Since any finite set is trivially computable, it only makes sense to talk about hypercomputation for infinite sets/functions. For example, a certain kind of infinite time Turing machine can solve the halting problem of every other finite time Turing machine.
This would mean that to physically realize a hypercomputer the universe has to allow finite access to infinite quantity (e. g. an infinite precision measurable real value, an infinite time pocket universe, etc).
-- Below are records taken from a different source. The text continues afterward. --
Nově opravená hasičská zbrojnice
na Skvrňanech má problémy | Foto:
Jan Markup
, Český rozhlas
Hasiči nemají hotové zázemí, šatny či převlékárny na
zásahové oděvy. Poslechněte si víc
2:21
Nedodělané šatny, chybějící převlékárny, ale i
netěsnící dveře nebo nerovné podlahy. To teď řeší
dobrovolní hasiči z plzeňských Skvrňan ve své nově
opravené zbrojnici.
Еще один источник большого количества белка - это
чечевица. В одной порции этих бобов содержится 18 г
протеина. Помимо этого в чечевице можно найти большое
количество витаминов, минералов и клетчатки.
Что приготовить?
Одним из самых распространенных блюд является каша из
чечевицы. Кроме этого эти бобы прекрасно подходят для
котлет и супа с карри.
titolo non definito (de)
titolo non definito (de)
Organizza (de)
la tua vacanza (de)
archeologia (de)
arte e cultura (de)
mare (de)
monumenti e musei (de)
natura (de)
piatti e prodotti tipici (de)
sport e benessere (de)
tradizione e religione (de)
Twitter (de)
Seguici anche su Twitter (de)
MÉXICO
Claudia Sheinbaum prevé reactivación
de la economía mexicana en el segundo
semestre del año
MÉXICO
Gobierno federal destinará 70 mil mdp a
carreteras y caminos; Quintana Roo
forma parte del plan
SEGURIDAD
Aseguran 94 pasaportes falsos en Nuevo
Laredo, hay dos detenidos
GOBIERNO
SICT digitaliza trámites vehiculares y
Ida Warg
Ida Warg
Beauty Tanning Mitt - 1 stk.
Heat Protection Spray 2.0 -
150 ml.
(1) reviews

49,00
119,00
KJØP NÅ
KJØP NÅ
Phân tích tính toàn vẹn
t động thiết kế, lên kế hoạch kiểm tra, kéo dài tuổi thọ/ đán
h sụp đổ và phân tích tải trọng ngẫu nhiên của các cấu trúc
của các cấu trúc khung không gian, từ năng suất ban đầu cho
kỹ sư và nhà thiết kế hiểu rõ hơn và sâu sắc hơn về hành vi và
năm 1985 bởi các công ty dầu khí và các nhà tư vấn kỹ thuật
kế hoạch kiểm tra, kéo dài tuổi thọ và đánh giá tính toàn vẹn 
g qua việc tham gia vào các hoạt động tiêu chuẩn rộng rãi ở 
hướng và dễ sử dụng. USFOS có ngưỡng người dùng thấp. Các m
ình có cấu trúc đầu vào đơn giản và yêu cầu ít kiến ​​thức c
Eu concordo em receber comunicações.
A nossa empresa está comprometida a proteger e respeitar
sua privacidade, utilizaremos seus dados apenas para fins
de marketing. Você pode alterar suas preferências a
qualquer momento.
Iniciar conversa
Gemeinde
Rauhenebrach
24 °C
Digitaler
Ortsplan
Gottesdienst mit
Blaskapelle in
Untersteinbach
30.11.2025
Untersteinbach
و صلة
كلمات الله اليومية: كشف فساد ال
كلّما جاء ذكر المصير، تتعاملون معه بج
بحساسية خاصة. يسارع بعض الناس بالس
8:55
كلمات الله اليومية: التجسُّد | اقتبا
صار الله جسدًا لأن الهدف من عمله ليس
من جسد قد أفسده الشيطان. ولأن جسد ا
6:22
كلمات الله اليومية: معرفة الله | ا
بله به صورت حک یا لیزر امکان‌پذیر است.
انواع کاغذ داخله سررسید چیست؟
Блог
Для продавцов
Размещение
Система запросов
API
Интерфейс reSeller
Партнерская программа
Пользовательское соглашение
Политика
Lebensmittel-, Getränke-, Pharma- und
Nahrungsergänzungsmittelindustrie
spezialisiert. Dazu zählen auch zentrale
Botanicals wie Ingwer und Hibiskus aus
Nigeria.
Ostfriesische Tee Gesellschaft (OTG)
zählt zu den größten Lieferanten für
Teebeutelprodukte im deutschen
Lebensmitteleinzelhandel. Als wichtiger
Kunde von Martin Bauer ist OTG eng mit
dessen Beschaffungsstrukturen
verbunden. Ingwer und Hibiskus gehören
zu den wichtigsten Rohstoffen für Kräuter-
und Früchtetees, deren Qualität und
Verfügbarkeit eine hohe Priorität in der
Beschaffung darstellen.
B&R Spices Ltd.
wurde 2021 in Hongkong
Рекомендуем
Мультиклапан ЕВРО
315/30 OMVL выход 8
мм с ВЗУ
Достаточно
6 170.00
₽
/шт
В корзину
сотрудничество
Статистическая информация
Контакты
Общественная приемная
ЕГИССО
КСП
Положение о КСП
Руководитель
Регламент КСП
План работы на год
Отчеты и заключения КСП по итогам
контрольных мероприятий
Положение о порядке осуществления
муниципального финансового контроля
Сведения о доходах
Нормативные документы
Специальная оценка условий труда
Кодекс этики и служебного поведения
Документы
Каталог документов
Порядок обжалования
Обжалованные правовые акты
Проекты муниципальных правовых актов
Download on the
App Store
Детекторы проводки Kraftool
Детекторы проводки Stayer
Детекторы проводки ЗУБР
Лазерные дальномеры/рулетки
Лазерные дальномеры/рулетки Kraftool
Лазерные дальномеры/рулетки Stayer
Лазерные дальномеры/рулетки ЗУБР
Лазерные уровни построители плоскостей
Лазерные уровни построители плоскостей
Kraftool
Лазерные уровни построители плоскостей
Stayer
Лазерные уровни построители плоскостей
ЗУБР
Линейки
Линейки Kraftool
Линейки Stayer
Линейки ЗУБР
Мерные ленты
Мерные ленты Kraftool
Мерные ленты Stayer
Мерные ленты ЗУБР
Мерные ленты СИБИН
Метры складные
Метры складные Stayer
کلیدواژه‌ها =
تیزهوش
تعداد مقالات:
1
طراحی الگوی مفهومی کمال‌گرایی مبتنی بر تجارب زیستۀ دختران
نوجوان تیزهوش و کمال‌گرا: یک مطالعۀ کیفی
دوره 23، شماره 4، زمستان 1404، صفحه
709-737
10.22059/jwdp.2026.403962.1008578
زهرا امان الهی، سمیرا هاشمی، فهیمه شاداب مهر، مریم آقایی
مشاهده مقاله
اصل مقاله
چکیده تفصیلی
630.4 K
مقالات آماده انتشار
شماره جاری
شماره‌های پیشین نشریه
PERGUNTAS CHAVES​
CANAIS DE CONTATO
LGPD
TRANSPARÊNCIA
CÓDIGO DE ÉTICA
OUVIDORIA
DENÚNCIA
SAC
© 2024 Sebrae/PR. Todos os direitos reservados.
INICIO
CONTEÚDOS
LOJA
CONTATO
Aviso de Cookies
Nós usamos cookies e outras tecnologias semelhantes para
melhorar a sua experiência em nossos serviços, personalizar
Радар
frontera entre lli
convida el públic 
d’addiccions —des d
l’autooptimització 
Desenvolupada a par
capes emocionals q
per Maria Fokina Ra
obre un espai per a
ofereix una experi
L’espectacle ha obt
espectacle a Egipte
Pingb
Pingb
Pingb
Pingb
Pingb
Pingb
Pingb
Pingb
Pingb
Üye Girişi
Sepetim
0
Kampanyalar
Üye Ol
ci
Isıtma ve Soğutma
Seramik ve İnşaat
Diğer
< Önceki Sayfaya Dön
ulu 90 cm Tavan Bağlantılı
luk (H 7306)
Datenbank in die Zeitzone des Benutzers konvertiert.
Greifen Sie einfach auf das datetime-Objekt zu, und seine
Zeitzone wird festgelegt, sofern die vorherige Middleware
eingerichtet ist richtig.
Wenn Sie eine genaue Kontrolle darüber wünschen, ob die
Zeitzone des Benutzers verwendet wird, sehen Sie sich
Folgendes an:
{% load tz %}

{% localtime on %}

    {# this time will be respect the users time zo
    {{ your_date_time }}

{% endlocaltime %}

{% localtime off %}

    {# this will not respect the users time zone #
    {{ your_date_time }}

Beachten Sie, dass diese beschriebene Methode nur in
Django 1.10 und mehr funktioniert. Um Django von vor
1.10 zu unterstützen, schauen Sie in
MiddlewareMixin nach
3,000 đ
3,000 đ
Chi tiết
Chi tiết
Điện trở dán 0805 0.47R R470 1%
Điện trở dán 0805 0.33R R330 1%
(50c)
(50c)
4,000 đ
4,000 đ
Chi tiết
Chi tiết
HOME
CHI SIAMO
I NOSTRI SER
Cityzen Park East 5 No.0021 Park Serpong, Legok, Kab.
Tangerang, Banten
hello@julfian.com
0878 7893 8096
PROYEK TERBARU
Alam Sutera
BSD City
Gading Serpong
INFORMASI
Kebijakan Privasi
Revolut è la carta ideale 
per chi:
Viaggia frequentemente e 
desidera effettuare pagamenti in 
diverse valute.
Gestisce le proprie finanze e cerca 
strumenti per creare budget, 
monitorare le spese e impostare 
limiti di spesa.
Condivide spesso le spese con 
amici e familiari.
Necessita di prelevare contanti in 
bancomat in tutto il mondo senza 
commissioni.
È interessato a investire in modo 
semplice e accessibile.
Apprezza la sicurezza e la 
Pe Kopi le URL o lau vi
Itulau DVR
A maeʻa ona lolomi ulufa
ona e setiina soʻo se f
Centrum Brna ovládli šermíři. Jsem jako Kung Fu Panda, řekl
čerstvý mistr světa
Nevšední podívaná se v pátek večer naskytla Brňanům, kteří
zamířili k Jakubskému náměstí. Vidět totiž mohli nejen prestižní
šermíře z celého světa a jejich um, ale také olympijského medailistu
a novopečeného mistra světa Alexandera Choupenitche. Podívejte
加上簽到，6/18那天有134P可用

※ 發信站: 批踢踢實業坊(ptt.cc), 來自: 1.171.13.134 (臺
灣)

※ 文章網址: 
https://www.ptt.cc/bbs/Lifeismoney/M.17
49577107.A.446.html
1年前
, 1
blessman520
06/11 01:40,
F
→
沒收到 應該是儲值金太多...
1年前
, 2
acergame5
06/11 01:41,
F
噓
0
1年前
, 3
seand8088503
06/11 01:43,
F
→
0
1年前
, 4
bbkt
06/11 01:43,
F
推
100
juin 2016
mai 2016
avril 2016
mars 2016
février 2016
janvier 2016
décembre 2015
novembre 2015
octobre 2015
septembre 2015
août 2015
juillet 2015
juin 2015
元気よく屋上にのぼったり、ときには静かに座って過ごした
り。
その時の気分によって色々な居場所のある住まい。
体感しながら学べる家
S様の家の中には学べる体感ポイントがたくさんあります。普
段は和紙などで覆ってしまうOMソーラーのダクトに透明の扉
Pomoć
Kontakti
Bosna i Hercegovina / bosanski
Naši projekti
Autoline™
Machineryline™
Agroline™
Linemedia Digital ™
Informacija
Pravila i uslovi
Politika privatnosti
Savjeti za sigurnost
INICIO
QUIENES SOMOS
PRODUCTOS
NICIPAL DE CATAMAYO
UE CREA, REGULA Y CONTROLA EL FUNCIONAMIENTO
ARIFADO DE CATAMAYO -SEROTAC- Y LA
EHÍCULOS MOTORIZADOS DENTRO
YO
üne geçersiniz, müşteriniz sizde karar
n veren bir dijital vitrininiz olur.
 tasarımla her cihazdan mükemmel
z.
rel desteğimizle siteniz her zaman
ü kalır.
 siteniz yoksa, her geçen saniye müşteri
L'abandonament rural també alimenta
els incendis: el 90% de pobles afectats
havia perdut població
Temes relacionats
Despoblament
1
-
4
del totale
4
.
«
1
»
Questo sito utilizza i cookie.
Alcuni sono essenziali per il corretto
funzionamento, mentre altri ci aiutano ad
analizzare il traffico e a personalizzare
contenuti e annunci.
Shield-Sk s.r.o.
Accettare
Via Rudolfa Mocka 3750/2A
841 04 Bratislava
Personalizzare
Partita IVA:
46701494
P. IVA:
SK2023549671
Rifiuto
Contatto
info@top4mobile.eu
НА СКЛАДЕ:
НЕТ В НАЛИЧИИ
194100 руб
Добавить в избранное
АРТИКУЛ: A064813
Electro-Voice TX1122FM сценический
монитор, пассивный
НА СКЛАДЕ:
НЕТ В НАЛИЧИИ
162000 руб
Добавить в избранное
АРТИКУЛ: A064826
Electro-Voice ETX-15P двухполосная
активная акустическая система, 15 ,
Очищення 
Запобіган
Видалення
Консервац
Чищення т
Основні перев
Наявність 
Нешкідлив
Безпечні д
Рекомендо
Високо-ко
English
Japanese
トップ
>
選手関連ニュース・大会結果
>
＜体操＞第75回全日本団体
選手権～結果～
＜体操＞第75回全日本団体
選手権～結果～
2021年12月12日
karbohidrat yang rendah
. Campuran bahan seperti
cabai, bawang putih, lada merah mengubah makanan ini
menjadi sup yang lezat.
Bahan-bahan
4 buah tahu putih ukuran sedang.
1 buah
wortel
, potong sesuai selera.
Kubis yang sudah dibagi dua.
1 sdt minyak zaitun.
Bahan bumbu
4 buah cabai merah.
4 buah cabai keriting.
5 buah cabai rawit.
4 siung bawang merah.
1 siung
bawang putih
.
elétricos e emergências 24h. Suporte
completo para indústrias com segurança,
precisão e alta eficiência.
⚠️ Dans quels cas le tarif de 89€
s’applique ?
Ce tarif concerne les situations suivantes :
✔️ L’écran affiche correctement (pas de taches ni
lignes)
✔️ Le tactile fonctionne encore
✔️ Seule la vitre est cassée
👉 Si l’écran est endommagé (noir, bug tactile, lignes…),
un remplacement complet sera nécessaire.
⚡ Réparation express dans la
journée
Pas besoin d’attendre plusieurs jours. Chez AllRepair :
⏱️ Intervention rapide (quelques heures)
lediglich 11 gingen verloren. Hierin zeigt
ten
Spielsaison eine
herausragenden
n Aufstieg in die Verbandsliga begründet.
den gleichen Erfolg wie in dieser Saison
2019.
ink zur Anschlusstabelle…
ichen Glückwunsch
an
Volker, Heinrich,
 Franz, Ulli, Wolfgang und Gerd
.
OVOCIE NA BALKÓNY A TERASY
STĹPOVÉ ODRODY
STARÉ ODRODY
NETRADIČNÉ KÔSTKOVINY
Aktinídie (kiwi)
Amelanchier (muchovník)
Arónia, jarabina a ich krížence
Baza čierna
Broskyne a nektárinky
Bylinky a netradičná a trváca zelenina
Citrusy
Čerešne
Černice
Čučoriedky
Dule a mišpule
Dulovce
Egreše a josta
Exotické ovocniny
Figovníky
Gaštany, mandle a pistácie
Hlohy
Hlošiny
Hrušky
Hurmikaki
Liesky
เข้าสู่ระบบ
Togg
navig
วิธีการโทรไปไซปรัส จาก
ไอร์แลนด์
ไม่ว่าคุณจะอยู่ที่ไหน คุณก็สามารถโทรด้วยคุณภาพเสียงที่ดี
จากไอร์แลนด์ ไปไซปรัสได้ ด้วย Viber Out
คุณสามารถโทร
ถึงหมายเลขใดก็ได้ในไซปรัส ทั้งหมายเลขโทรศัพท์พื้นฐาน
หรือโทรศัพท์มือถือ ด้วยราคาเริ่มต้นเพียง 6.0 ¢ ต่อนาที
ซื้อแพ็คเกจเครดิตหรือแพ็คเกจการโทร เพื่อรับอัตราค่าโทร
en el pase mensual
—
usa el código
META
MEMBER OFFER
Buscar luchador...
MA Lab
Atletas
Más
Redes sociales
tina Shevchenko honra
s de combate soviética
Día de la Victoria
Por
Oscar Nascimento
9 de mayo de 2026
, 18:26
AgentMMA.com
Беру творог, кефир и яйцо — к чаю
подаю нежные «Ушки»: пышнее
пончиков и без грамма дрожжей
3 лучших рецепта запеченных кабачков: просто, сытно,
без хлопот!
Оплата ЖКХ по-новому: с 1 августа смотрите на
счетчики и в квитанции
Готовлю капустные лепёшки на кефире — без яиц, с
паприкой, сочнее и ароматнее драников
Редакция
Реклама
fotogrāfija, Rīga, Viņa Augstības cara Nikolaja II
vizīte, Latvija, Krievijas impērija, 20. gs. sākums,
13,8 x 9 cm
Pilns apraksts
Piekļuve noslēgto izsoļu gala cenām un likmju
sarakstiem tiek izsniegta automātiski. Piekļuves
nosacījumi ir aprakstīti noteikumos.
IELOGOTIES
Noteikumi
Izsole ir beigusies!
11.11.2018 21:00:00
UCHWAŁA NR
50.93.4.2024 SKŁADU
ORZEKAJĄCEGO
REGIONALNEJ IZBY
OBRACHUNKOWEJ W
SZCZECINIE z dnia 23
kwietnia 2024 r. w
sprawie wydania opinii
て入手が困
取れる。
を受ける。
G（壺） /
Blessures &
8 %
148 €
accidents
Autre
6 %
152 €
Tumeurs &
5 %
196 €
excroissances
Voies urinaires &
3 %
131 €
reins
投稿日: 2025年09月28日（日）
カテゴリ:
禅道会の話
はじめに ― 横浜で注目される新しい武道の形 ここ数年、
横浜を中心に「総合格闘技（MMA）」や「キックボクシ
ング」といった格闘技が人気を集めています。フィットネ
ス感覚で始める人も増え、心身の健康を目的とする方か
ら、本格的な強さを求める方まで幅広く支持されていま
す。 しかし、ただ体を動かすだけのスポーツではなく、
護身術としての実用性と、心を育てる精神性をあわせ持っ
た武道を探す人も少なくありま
There are highly idealized model that does such things in both newtonian mechanics and general relativity, but they are not applicable to our universe.
Hypercomputation is a (set of) well defined mathematical model(s), so the question of its realizability is ultimately a physical one: at the present time knowledge we have about our universe rules out such models, but of course we cannot show that this continues to be valid in possible extensions.

When building the physical device, is the Turing Machine it is required to beat also required to have a potential physical instance in the observable universe?

What I mean is, if there are (A) atoms in the observable universe, and I think of a type of question that would provably take a Turing Machine at least (10A) atoms to answer, and then build a Non-Turing Machine that answers those questions in only 1 million atoms, then a Hypothetical Turing Machine could answer the question, but no Physical Turing Machine made of (10A) atoms could be found in the observable Universe.

However, I'm not sure if this falls into the bounds of the sexed up mistakes you are referring to above, or if it doesn't.